A Pékin, ces mesures jugées "protectionnistes" passent mal. Les autorités chinoises ont ainsi lancé leur propre enquête antisubventions, contre laquelle le président de la République compte s'élever. Elle vise en particulier le cognac français, dont la filière se dit "otage" des tensions entre l'UE et Pékin.
La possibilité d'investissements futurs
Au-delà des tensions, des discussions pour de possibles nouveaux investissements sont en cours, même si aucun contrat mirobolant n'a été annoncé à ce stade. Un forum économique franco-chinois est notamment prévu lundi au théâtre Marigny, à Paris.
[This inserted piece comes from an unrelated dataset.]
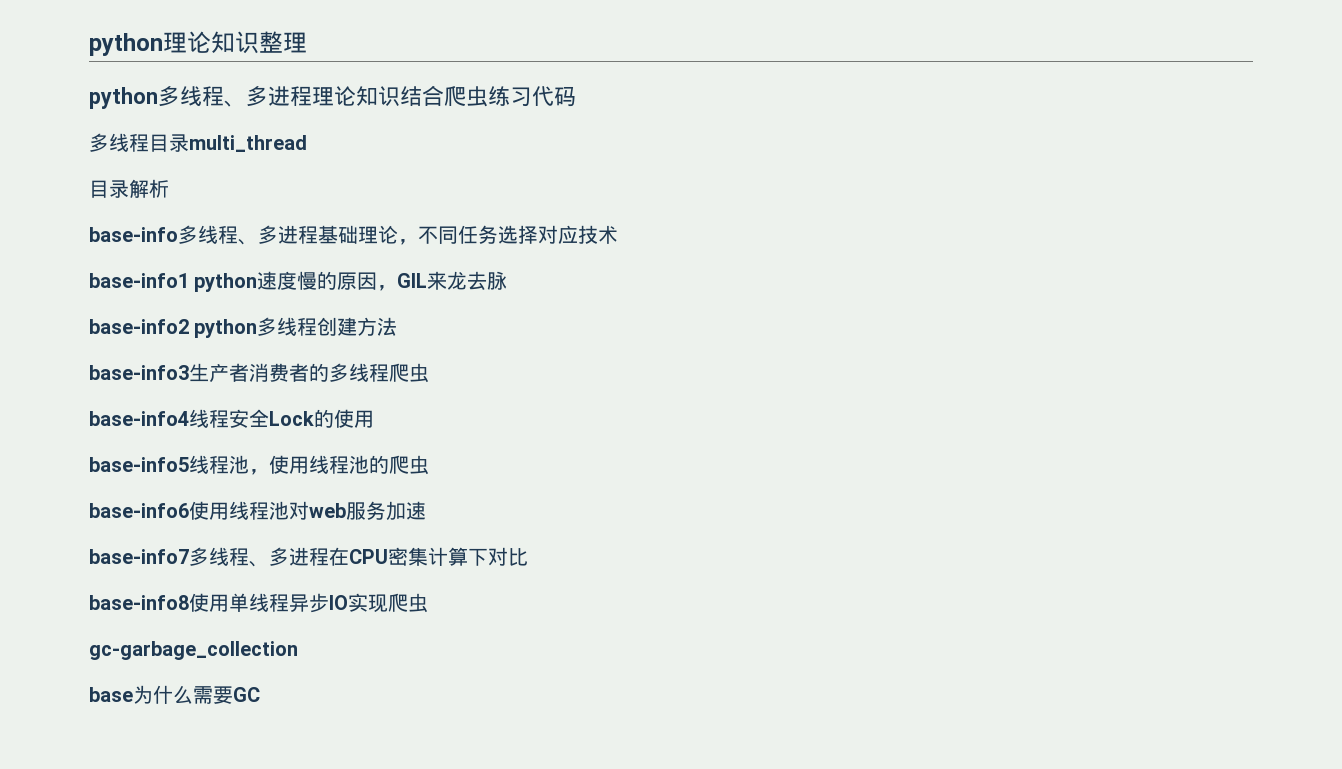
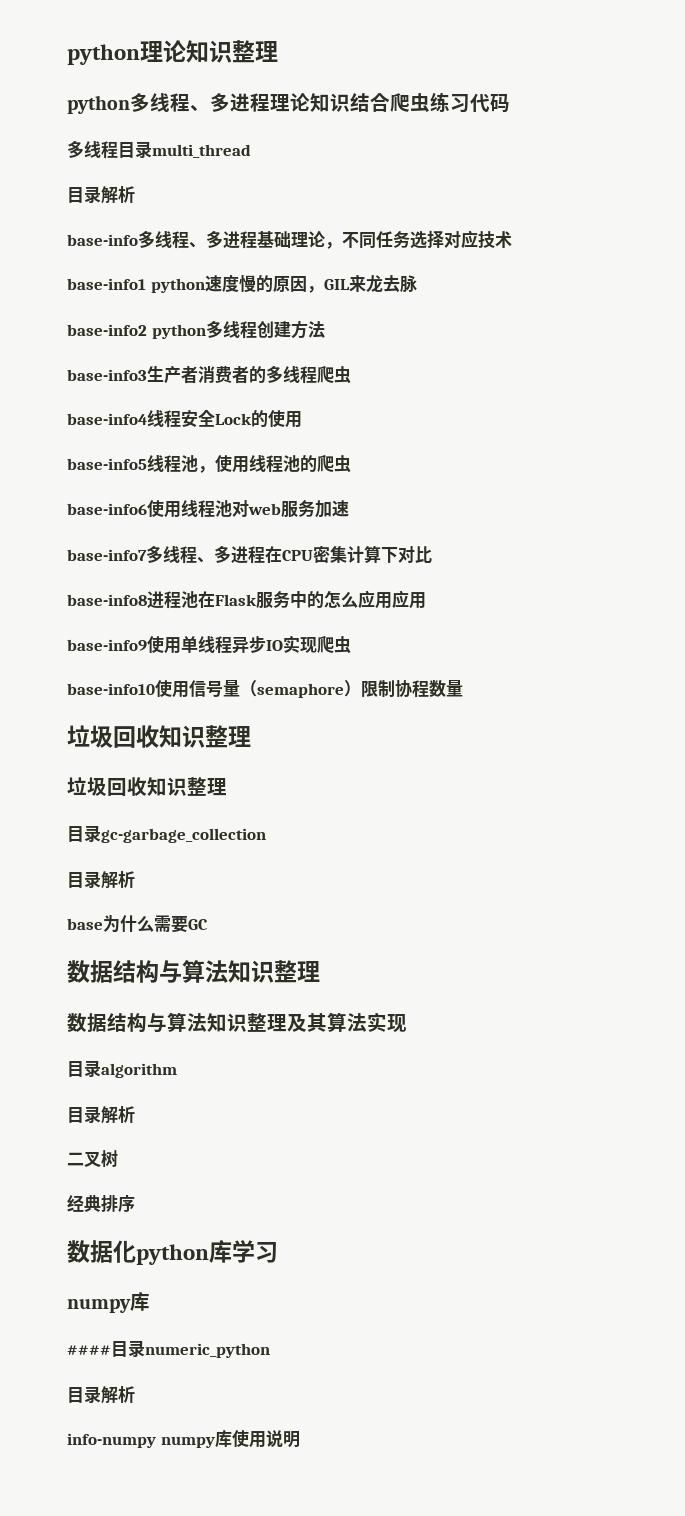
(189, 602) none -> [147,590,426,609] [67,639,147,651] 进程池在Flask服务中的怎么应用应用 // base-info9
(428, 603) none -> [67,680,463,698] [67,725,251,748] [67,777,227,796] [67,825,101,843] base-info10使用信号量（semaphore）限制协程数量 // 垃圾回收知识整理 // 垃圾回收知识整理 // 目录
(298, 650) none -> [67,870,135,889] // 目录解析
(260, 694) none -> [67,960,320,983] [67,1012,407,1033] [67,1060,177,1078] [67,1105,135,1124] [67,1150,118,1168] [67,1195,135,1212] [67,1240,278,1265] [67,1292,150,1313] [67,1340,270,1358] [67,1385,135,1404] [67,1430,300,1448] // 数据结构与算法知识整理 // 数据结构与算法知识整理及其算法实现 // 目录algorithm // 目录解析 // 二叉树 // 经典排序 // 数据化python库学习 // numpy库 // ####目录numeric_python // 目录解析 // info-numpy numpy库使用说明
La France demeure dépendante de la Chine dans des secteurs stratégiques comme l'électronique, les médicaments ou les batteries électriques.
Dans son entretien au Figaro, Xi Jinping a assuré que les deux pays sont en capacité "d'approfondir leur coopération en matière d'innovation pour promouvoir le développement vert", comme c'est déjà le cas avec les usines de batteries. "Le gouvernement chinois soutient davantage d'entreprises chinoises dans leur investissement sur l'Hexagone et espère que la France leur offrira un climat d'affaires juste et équitable." Xi Jinping déclare aussi que son pays sera "heureux d'avoir davantage de produits agricoles et cosmétiques français de qualité sur le marché chinois pour répondre à l'aspiration croissante à une vie meilleure".
Le délicat sujet des droits humains
La question sensible des droits humains doit être abordée. Plusieurs milliers de Tibétains, selon leurs représentants, ont manifesté dimanche à Paris en soutien à la communauté tibétaine et ouïghoure et contre la venue du président chinois en France, "pays des droits de l'homme" qui accueille "un dictateur". Lundi matin, Reporters sans frontières (RSF) a également organisé une action pour protester contre l'accueil réservé au chef d'Etat. L'ONG rappelle notamment que 119 journalistes sont actuellement en détention en Chine et que ses représentants ne peuvent plus se rendre sur le territoire chinois.
Emmanuel Macron envisage d'évoquer ces enjeux lors d'une escapade plus personnelle dans les Pyrénées, là où, enfant, il passait ses vacances chez sa grand-mère. Le chef de l'Etat préfére évoquer "les désaccords" plutôt "derrière des portes closes" et ne pas, par exemple, ériger en priorité le dossier de Taïwan, pourtant au cœur de fortes tensions entre les Etats-Unis et la Chine.
Si la question des droits humains est bien "au centre de la relation" franco-chinoise, il ne faut néanmoins pas attendre grand-chose de nouveau sur ce sujet lors de cette visite d'Etat, selon Jean-François Huchet, président de l'Inalco. "Je crois qu'elle sera abordée, mais sans illusion puisqu'on a aujourd'hui un durcissement du régime chinois sur tout ce qui touche à la société civile et aux minorités. Il faut avoir conscience qu'il y aura très très peu d'évolution sur cette question."